--- TEXT TO READ ---

Therefore, it is designated as a control signal. In step 204, the
states of the circuit operation, which correspond to all possible
combinations of "0" or "1" control signal values, are grouped
together to form modes. For this example, there are two states of
circuit operation corresponding to when the control signal "phase"
has value "0" and when the control signal "phase" has value "1".
The modes are determined such that in each mode, the control
signals that influence the sensitization of those long paths that
are sensitized in this mode are assigned a "0" or a "1" value.
Therefore, there are two modes, each consisting of exactly one
state.
[0038] The global timing analysis is partitioned into two timing
analyses, one for each mode. In the first mode, in step 205, the
control signal "phase" takes value `0`. In step 206, this `0` value
is propagated through the circuit, removing timing edges that get
disabled. For example, "phase"=`0`, results in signal 306 being
equal to `0`, which disables the timing edge from the second input
(i.e., rightmost as depicted) of multiplexer 302 to its output.

--- RAW RECORDS ---

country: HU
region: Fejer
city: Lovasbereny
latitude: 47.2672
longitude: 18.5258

---
--- RAW RECORDS ---

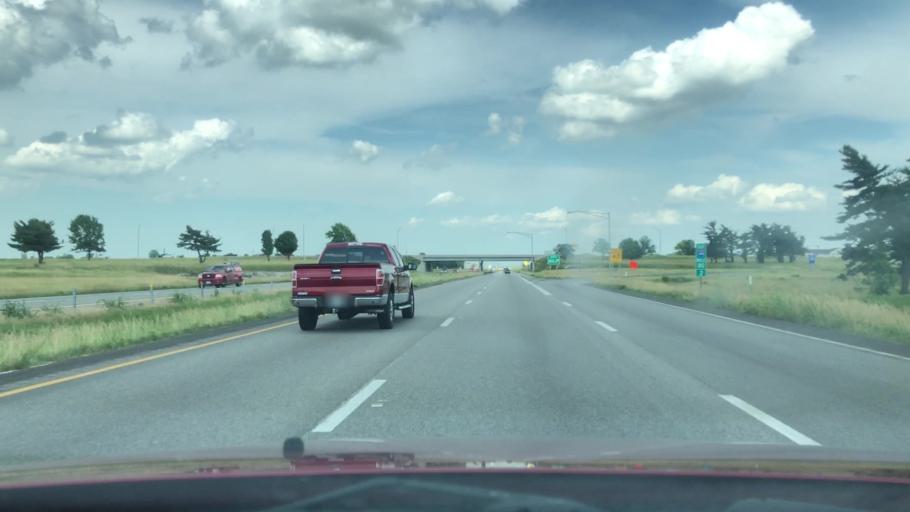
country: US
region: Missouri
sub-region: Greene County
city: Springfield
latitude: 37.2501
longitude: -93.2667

---

## EXERCISE REQUIREMENTS
A) In the timing analysis text, what value does the control signal "phase" take in the first mode?
B) Write out the timing analysis text between "Therefore, there are" and "to its output.", inclusive, swapping "multiplexer" for "selector".

## ANSWERS PER TASK
A) The value 0.

B)
Therefore, there are two modes, each consisting of exactly one
state.
[0038] The global timing analysis is partitioned into two timing
analyses, one for each mode. In the first mode, in step 205, the
control signal "phase" takes value `0`. In step 206, this `0` value
is propagated through the circuit, removing timing edges that get
disabled. For example, "phase"=`0`, results in signal 306 being
equal to `0`, which disables the timing edge from the second input
(i.e., rightmost as depicted) of selector 302 to its output.